Women who worked at home would wear an old skirt that had once been a good church-going skirt, a layering of jumpers and cardigans and a flowered apron. When outdoors she would add a headscarf, an old coat and a pair of wellington boots. Trousers were never worn, as these were not considered ladylike.
Bert’s mother still adheres to these ancient dress codes. Whilst at home she wanders around in an assortment of ill-matching garments, which will include a layering of polyester and acrylic skirts. She always wears a flowered apron and a pair of Bert’s old deck shoes. Many of her clothes date from the early acrylic years and are indestructible as long as they are kept away from naked flames. Being canny (and Cully) she sees no need for replacing these vintage garments. Her other better clothes are kept for special outings, Church etc.
Last week Pearlie asked Bert to take her to visit her sister Lizzie. As it was only Lizzie she was going to see she decided against changing out of her ‘wearing’ clothes.

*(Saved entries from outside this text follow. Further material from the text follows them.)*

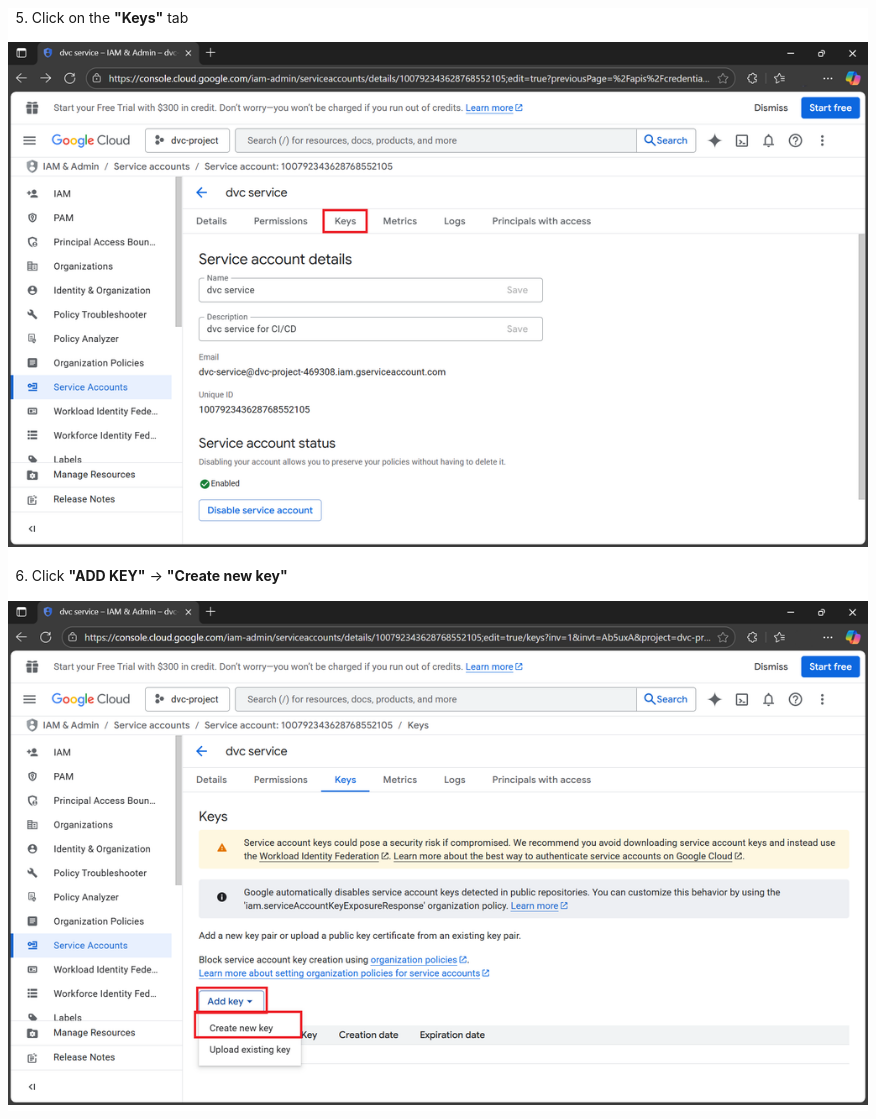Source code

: 5. Click on the **"Keys"** tab

![Click Keys Tab](images/8_Installing_Dvc/11g.png)

6. Click **"ADD KEY"** → **"Create new key"**

![Add Key - Create New Key](images/8_Installing_Dvc/11h.png)
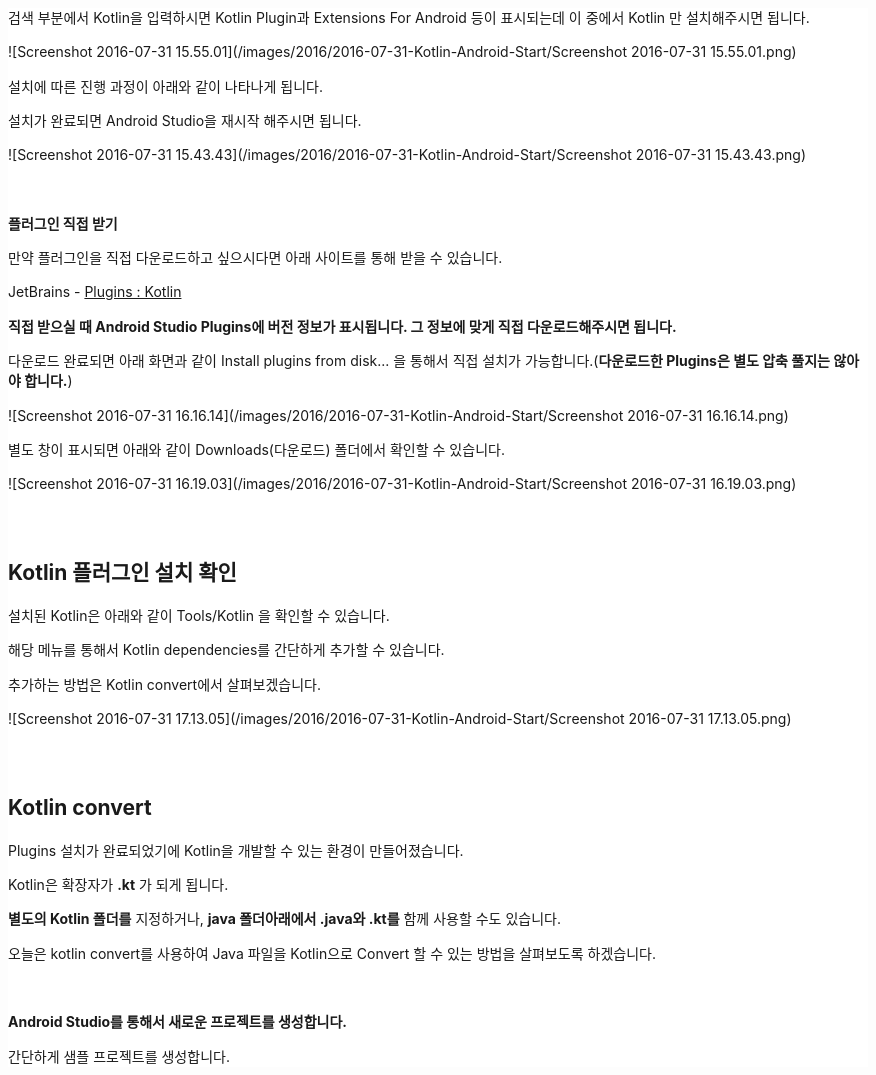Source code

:검색 부분에서 Kotlin을 입력하시면 Kotlin Plugin과 Extensions For Android 등이 표시되는데 이 중에서 Kotlin 만 설치해주시면 됩니다.

![Screenshot 2016-07-31 15.55.01](/images/2016/2016-07-31-Kotlin-Android-Start/Screenshot 2016-07-31 15.55.01.png)

설치에 따른 진행 과정이 아래와 같이 나타나게 됩니다.

설치가 완료되면 Android Studio을 재시작 해주시면 됩니다.

![Screenshot 2016-07-31 15.43.43](/images/2016/2016-07-31-Kotlin-Android-Start/Screenshot 2016-07-31 15.43.43.png)

<br />

**플러그인 직접 받기**

만약 플러그인을 직접 다운로드하고 싶으시다면 아래 사이트를 통해 받을 수 있습니다.

JetBrains - [Plugins : Kotlin](https://plugins.jetbrains.com/plugin/6954?pr=androidstudio)

**직접 받으실 때 Android Studio Plugins에 버전 정보가 표시됩니다. 그 정보에 맞게 직접 다운로드해주시면 됩니다.**

다운로드 완료되면 아래 화면과 같이 Install plugins from disk... 을 통해서 직접 설치가 가능합니다.(**다운로드한 Plugins은 별도 압축 풀지는 않아야 합니다.**)

![Screenshot 2016-07-31 16.16.14](/images/2016/2016-07-31-Kotlin-Android-Start/Screenshot 2016-07-31 16.16.14.png)

별도 창이 표시되면 아래와 같이 Downloads(다운로드) 폴더에서 확인할 수 있습니다.

![Screenshot 2016-07-31 16.19.03](/images/2016/2016-07-31-Kotlin-Android-Start/Screenshot 2016-07-31 16.19.03.png)

<br />

## Kotlin 플러그인 설치 확인

설치된 Kotlin은 아래와 같이 Tools/Kotlin 을 확인할 수 있습니다.

해당 메뉴를 통해서 Kotlin dependencies를 간단하게 추가할 수 있습니다.

추가하는 방법은 Kotlin convert에서 살펴보겠습니다.

![Screenshot 2016-07-31 17.13.05](/images/2016/2016-07-31-Kotlin-Android-Start/Screenshot 2016-07-31 17.13.05.png)

<br />

## Kotlin convert

Plugins 설치가 완료되었기에 Kotlin을 개발할 수 있는 환경이 만들어졌습니다.

Kotlin은 확장자가 **.kt** 가 되게 됩니다.

**별도의 Kotlin 폴더를** 지정하거나, **java 폴더아래에서 .java와 .kt를** 함께 사용할 수도 있습니다.

오늘은 kotlin convert를 사용하여 Java 파일을 Kotlin으로 Convert 할 수 있는 방법을 살펴보도록 하겠습니다.

<br />

**Android Studio를 통해서 새로운 프로젝트를 생성합니다.**

간단하게 샘플 프로젝트를 생성합니다.
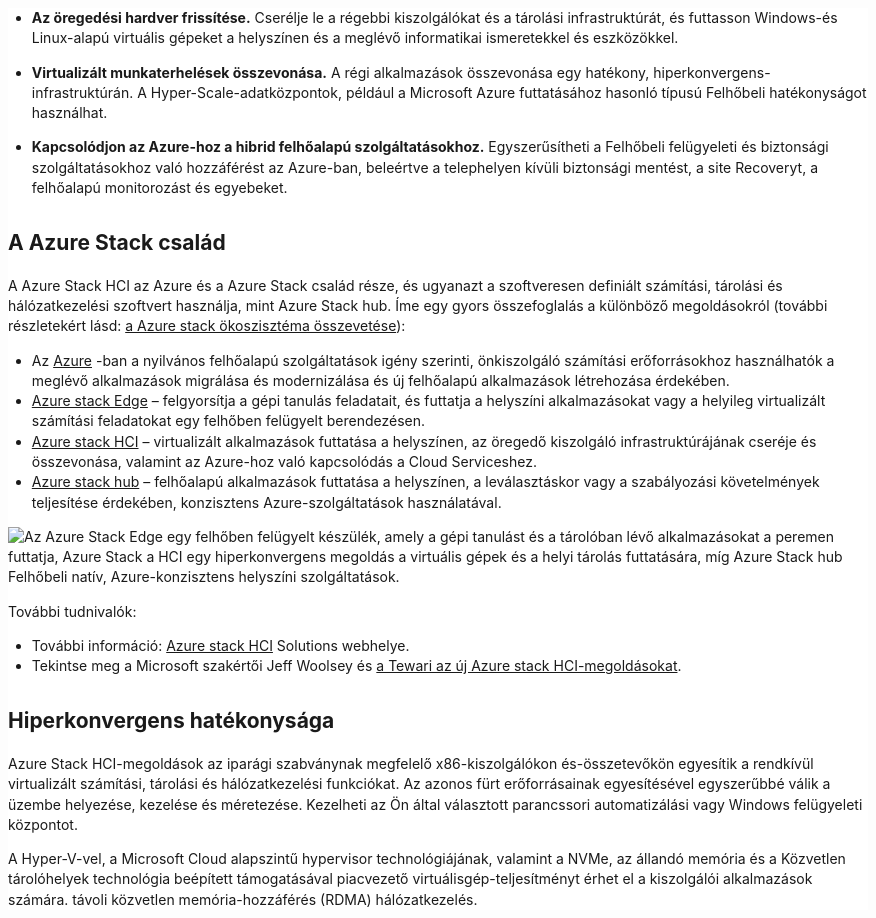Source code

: - **Az öregedési hardver frissítése.** Cserélje le a régebbi kiszolgálókat és a tárolási infrastruktúrát, és futtasson Windows-és Linux-alapú virtuális gépeket a helyszínen és a meglévő informatikai ismeretekkel és eszközökkel.

- **Virtualizált munkaterhelések összevonása.** A régi alkalmazások összevonása egy hatékony, hiperkonvergens-infrastruktúrán. A Hyper-Scale-adatközpontok, például a Microsoft Azure futtatásához hasonló típusú Felhőbeli hatékonyságot használhat.

- **Kapcsolódjon az Azure-hoz a hibrid felhőalapú szolgáltatásokhoz.** Egyszerűsítheti a Felhőbeli felügyeleti és biztonsági szolgáltatásokhoz való hozzáférést az Azure-ban, beleértve a telephelyen kívüli biztonsági mentést, a site Recoveryt, a felhőalapú monitorozást és egyebeket.

## <a name="the-azure-stack-family"></a>A Azure Stack család

A Azure Stack HCI az Azure és a Azure Stack család része, és ugyanazt a szoftveresen definiált számítási, tárolási és hálózatkezelési szoftvert használja, mint Azure Stack hub. Íme egy gyors összefoglalás a különböző megoldásokról (további részletekért lásd: [a Azure stack ökoszisztéma összevetése](compare-azure-azure-stack.md)):

- Az [Azure](https://azure.microsoft.com) -ban a nyilvános felhőalapú szolgáltatások igény szerinti, önkiszolgáló számítási erőforrásokhoz használhatók a meglévő alkalmazások migrálása és modernizálása és új felhőalapú alkalmazások létrehozása érdekében.
- [Azure stack Edge](https://docs.microsoft.com/azure/databox-online/data-box-edge-overview) – felgyorsítja a gépi tanulás feladatait, és futtatja a helyszíni alkalmazásokat vagy a helyileg virtualizált számítási feladatokat egy felhőben felügyelt berendezésen.
- [Azure stack HCI](https://azure.microsoft.com/overview/azure-stack/hci) – virtualizált alkalmazások futtatása a helyszínen, az öregedő kiszolgáló infrastruktúrájának cseréje és összevonása, valamint az Azure-hoz való kapcsolódás a Cloud Serviceshez.
- [Azure stack hub](azure-stack-overview.md) – felhőalapú alkalmazások futtatása a helyszínen, a leválasztáskor vagy a szabályozási követelmények teljesítése érdekében, konzisztens Azure-szolgáltatások használatával.

![Az Azure Stack Edge egy felhőben felügyelt készülék, amely a gépi tanulást és a tárolóban lévő alkalmazásokat a peremen futtatja, Azure Stack a HCI egy hiperkonvergens megoldás a virtuális gépek és a helyi tárolás futtatására, míg Azure Stack hub Felhőbeli natív, Azure-konzisztens helyszíni szolgáltatások.](media/compare-azure-azure-stack/azure-stack-family.png)

További tudnivalók:

- További információ: [Azure stack HCI](https://azure.microsoft.com/overview/azure-stack/hci) Solutions webhelye.
- Tekintse meg a Microsoft szakértői Jeff Woolsey és [a Tewari az új Azure stack HCI-megoldásokat](https://aka.ms/AzureStackOverviewVideo).

## <a name="hyperconverged-efficiencies"></a>Hiperkonvergens hatékonysága

Azure Stack HCI-megoldások az iparági szabványnak megfelelő x86-kiszolgálókon és-összetevőkön egyesítik a rendkívül virtualizált számítási, tárolási és hálózatkezelési funkciókat. Az azonos fürt erőforrásainak egyesítésével egyszerűbbé válik a üzembe helyezése, kezelése és méretezése. Kezelheti az Ön által választott parancssori automatizálási vagy Windows felügyeleti központot.

A Hyper-V-vel, a Microsoft Cloud alapszintű hypervisor technológiájának, valamint a NVMe, az állandó memória és a Közvetlen tárolóhelyek technológia beépített támogatásával piacvezető virtuálisgép-teljesítményt érhet el a kiszolgálói alkalmazások számára. távoli közvetlen memória-hozzáférés (RDMA) hálózatkezelés.

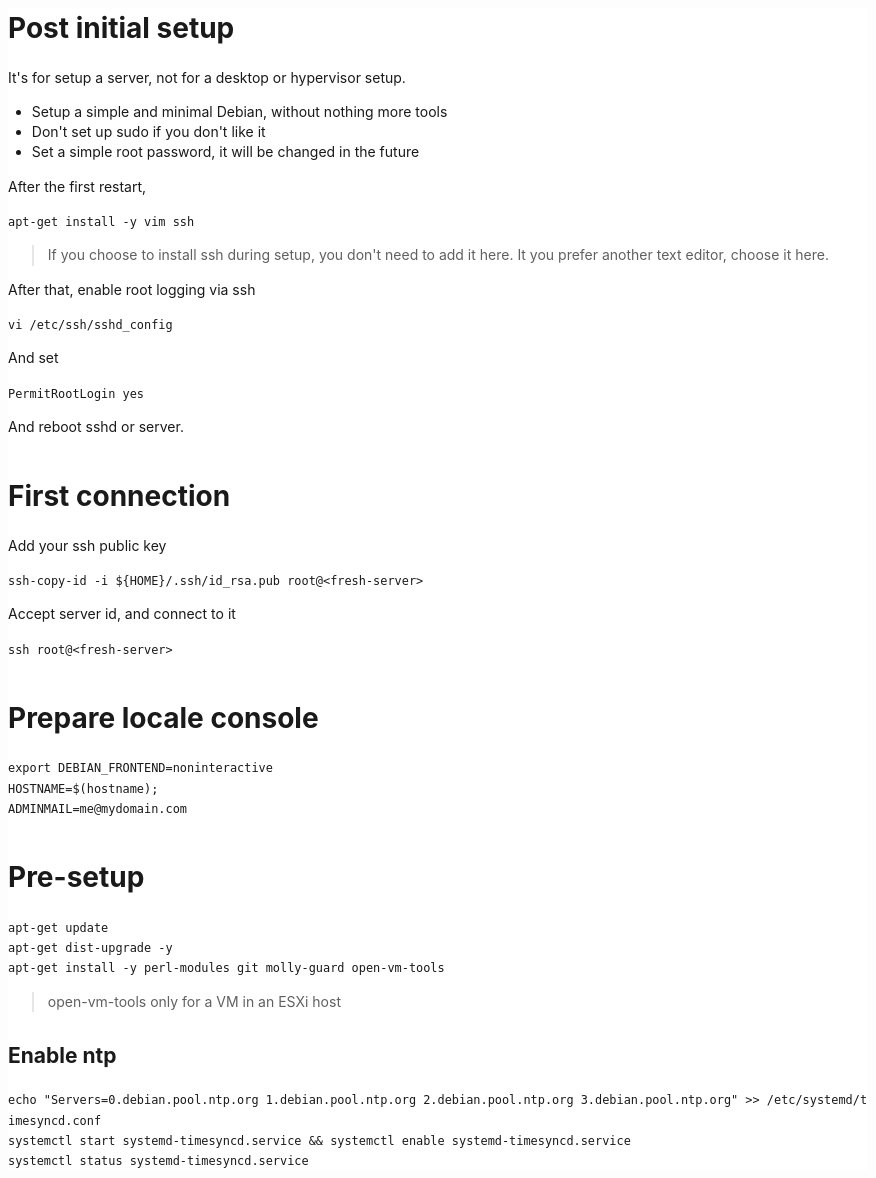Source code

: # Post initial setup

It's for setup a server, not for a desktop or hypervisor setup.

 * Setup a simple and minimal Debian, without nothing more tools
 * Don't set up sudo if you don't like it
 * Set a simple root password, it will be changed in the future

After the first restart,

	apt-get install -y vim ssh

> If you choose to install ssh during setup, you don't need to add it here.
> It you prefer another text editor, choose it here.

After that, enable root logging via ssh

	vi /etc/ssh/sshd_config

And set	

	PermitRootLogin yes

And reboot sshd or server.

# First connection

Add your ssh public key

	ssh-copy-id -i ${HOME}/.ssh/id_rsa.pub root@<fresh-server>

Accept server id, and connect to it

	ssh root@<fresh-server>

# Prepare locale console

    export DEBIAN_FRONTEND=noninteractive
    HOSTNAME=$(hostname);
	ADMINMAIL=me@mydomain.com

# Pre-setup

	apt-get update
	apt-get dist-upgrade -y
	apt-get install -y perl-modules git molly-guard open-vm-tools

> open-vm-tools only for a VM in an ESXi host

## Enable ntp

	echo "Servers=0.debian.pool.ntp.org 1.debian.pool.ntp.org 2.debian.pool.ntp.org 3.debian.pool.ntp.org" >> /etc/systemd/timesyncd.conf
	systemctl start systemd-timesyncd.service && systemctl enable systemd-timesyncd.service
	systemctl status systemd-timesyncd.service
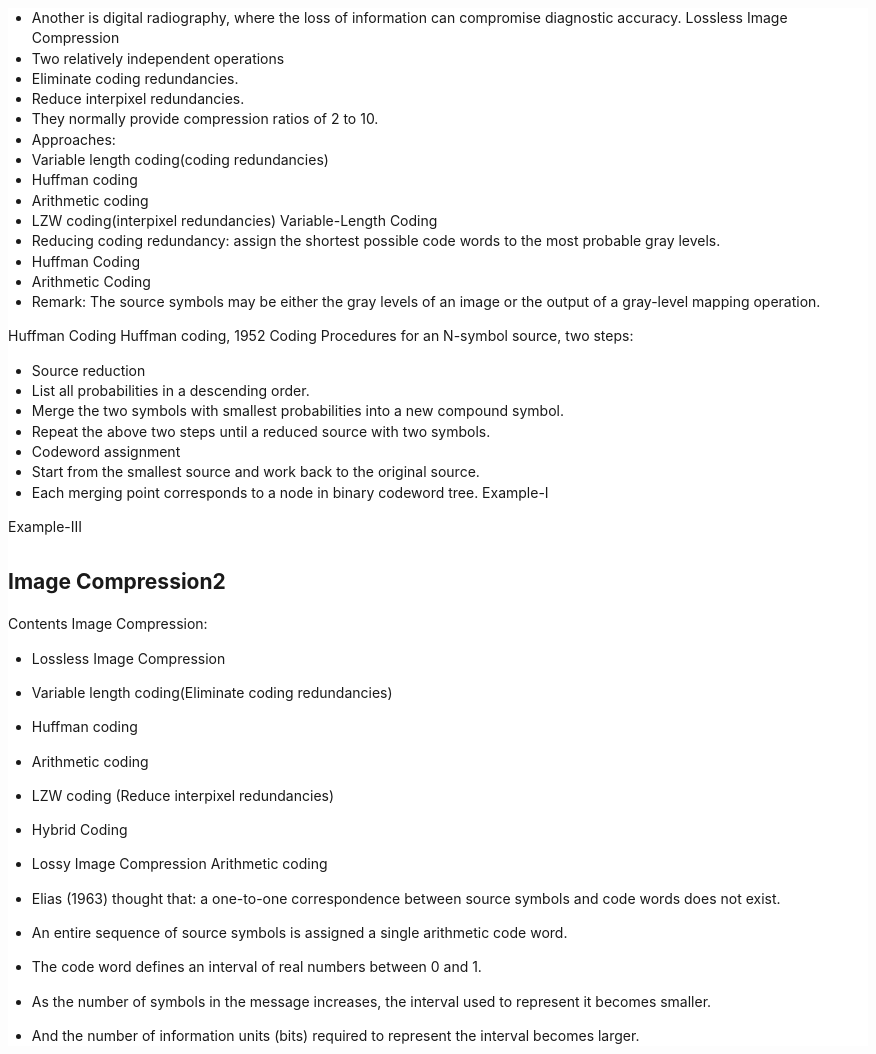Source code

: -	Another is digital radiography, where the loss of information can compromise diagnostic accuracy.
Lossless Image Compression
-	Two relatively independent operations
-	Eliminate coding redundancies.
-	Reduce interpixel redundancies.
-	They normally provide compression ratios of 2 to 10.
-	Approaches:
-	Variable length coding(coding redundancies)
-	Huffman coding
-	Arithmetic coding
-	LZW coding(interpixel redundancies)
Variable-Length Coding
-	Reducing coding redundancy: assign the shortest possible code words to the most probable gray levels.
-	Huffman Coding
-	Arithmetic Coding
-	Remark: The source symbols may be either the gray levels of an image or the output of a gray-level mapping operation.

Huffman Coding
Huffman coding, 1952
Coding Procedures for an N-symbol source, two steps:
-	Source reduction
-	List all probabilities in a descending order.
-	Merge the two symbols with smallest probabilities into a new compound symbol.
-	Repeat the above two steps until a reduced source with two symbols.
-	Codeword assignment
-	Start from the smallest source and work back to the original source.
-	Each merging point corresponds to a node in binary codeword tree.
Example-I





Example-III

## Image Compression2

Contents
Image Compression:
-	Lossless Image Compression
-	Variable length coding(Eliminate coding redundancies)
-	Huffman coding
-	Arithmetic coding
-	LZW coding (Reduce interpixel redundancies)
-	Hybrid Coding


-	Lossy Image Compression
Arithmetic coding
-	Elias (1963) thought that: a one-to-one correspondence between source symbols and code words does not exist.
-	An entire sequence of source symbols is assigned a single arithmetic code word.
-	The code word defines an interval of real numbers between 0 and 1.
-	As the number of symbols in the message increases, the interval used to represent it becomes smaller. 
-	And the number of information units (bits) required to represent the interval becomes larger.
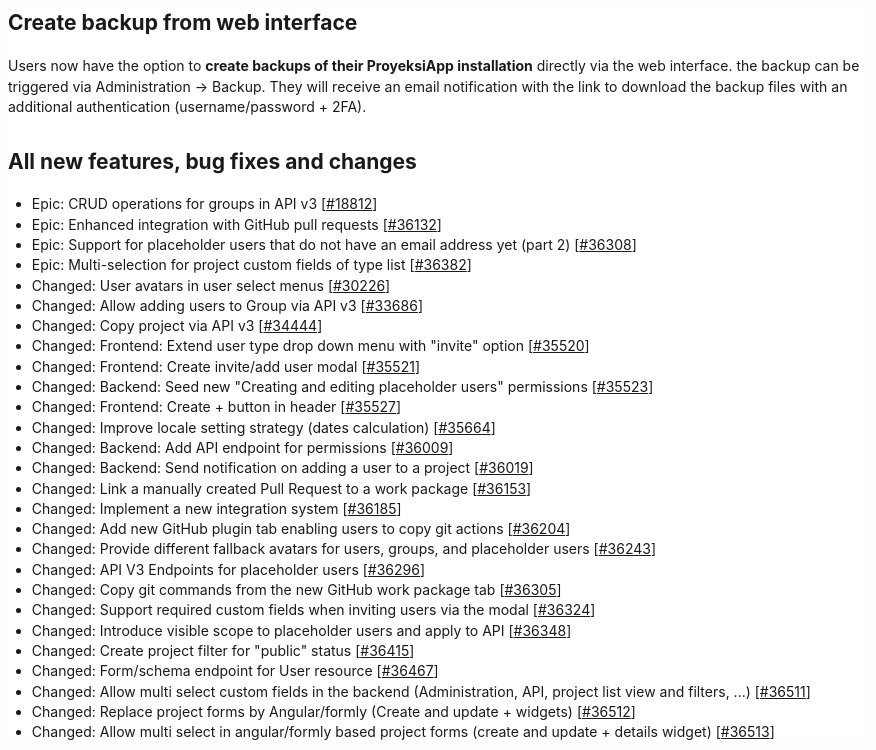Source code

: ## Create backup from web interface

Users now have the option to **create backups of their ProyeksiApp installation** directly via the web interface. the backup can be triggered via Administration -> Backup. They will receive an email notification with the link to download the backup files with an additional authentication (username/password + 2FA).



## All new features, bug fixes and changes

- Epic: CRUD operations for groups in API v3 \[[#18812](https://community.proyeksiapp.com/wp/18812)\]
- Epic: Enhanced integration with GitHub pull requests \[[#36132](https://community.proyeksiapp.com/wp/36132)\]
- Epic: Support for placeholder users that do not have an email address yet (part 2) \[[#36308](https://community.proyeksiapp.com/wp/36308)\]
- Epic: Multi-selection for project custom fields of type list \[[#36382](https://community.proyeksiapp.com/wp/36382)\]
- Changed: User avatars in user select menus \[[#30226](https://community.proyeksiapp.com/wp/30226)\]
- Changed: Allow adding users to Group via API v3 \[[#33686](https://community.proyeksiapp.com/wp/33686)\]
- Changed: Copy project via API v3 \[[#34444](https://community.proyeksiapp.com/wp/34444)\]
- Changed: Frontend: Extend user type drop down menu with "invite" option \[[#35520](https://community.proyeksiapp.com/wp/35520)\]
- Changed: Frontend: Create invite/add user modal \[[#35521](https://community.proyeksiapp.com/wp/35521)\]
- Changed: Backend: Seed new "Creating and editing placeholder users" permissions \[[#35523](https://community.proyeksiapp.com/wp/35523)\]
- Changed: Frontend: Create + button in header \[[#35527](https://community.proyeksiapp.com/wp/35527)\]
- Changed: Improve locale setting strategy (dates calculation) \[[#35664](https://community.proyeksiapp.com/wp/35664)\]
- Changed: Backend: Add API endpoint for permissions \[[#36009](https://community.proyeksiapp.com/wp/36009)\]
- Changed: Backend: Send notification on adding a user to a project \[[#36019](https://community.proyeksiapp.com/wp/36019)\]
- Changed: Link a manually created Pull Request to a work package \[[#36153](https://community.proyeksiapp.com/wp/36153)\]
- Changed: Implement a new integration system \[[#36185](https://community.proyeksiapp.com/wp/36185)\]
- Changed: Add new GitHub plugin tab enabling users to copy git actions \[[#36204](https://community.proyeksiapp.com/wp/36204)\]
- Changed: Provide different fallback avatars for users, groups, and placeholder users \[[#36243](https://community.proyeksiapp.com/wp/36243)\]
- Changed: API V3 Endpoints for placeholder users \[[#36296](https://community.proyeksiapp.com/wp/36296)\]
- Changed: Copy git commands from the new GitHub work package tab \[[#36305](https://community.proyeksiapp.com/wp/36305)\]
- Changed: Support required custom fields when inviting users via the modal \[[#36324](https://community.proyeksiapp.com/wp/36324)\]
- Changed: Introduce visible scope to placeholder users and apply to API \[[#36348](https://community.proyeksiapp.com/wp/36348)\]
- Changed: Create project filter for "public" status \[[#36415](https://community.proyeksiapp.com/wp/36415)\]
- Changed: Form/schema endpoint for User resource \[[#36467](https://community.proyeksiapp.com/wp/36467)\]
- Changed: Allow multi select custom fields in the backend (Administration, API, project list view and filters, ...) \[[#36511](https://community.proyeksiapp.com/wp/36511)\]
- Changed: Replace project forms by Angular/formly (Create and update + widgets) \[[#36512](https://community.proyeksiapp.com/wp/36512)\]
- Changed: Allow multi select in angular/formly based project forms (create and update + details widget) \[[#36513](https://community.proyeksiapp.com/wp/36513)\]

On the way she asked Bert to stop at our local garage to stock up on wild bird tucker. She gave him £10 and instructed him to spend £5. Meanwhile she waited in the van. But then she had a change of mind. Bert said he was gathering up her purchases when she suddenly appeared in the shop foyer screeching at him, “Bertie, Bertie, ye may spend the whole ten poond on the wee birds!”
This is what he told me.
God it was strange to see her standing there in her old wearing clothes. Y’know I never give her clothes a thought when she’s at home for I’m that used to the odd way she dresses. But to see her standing there among normal folk looked so rare. Back in the van I was having a giggle to myself about it and she said, “What are you laughing at?” and I said, “You! And the cut of you standing in the shop with your apron and all the rest of it,” and do you know what she said back?
“Those that knows me knows I hae better; and those that disnae, disnae metter!”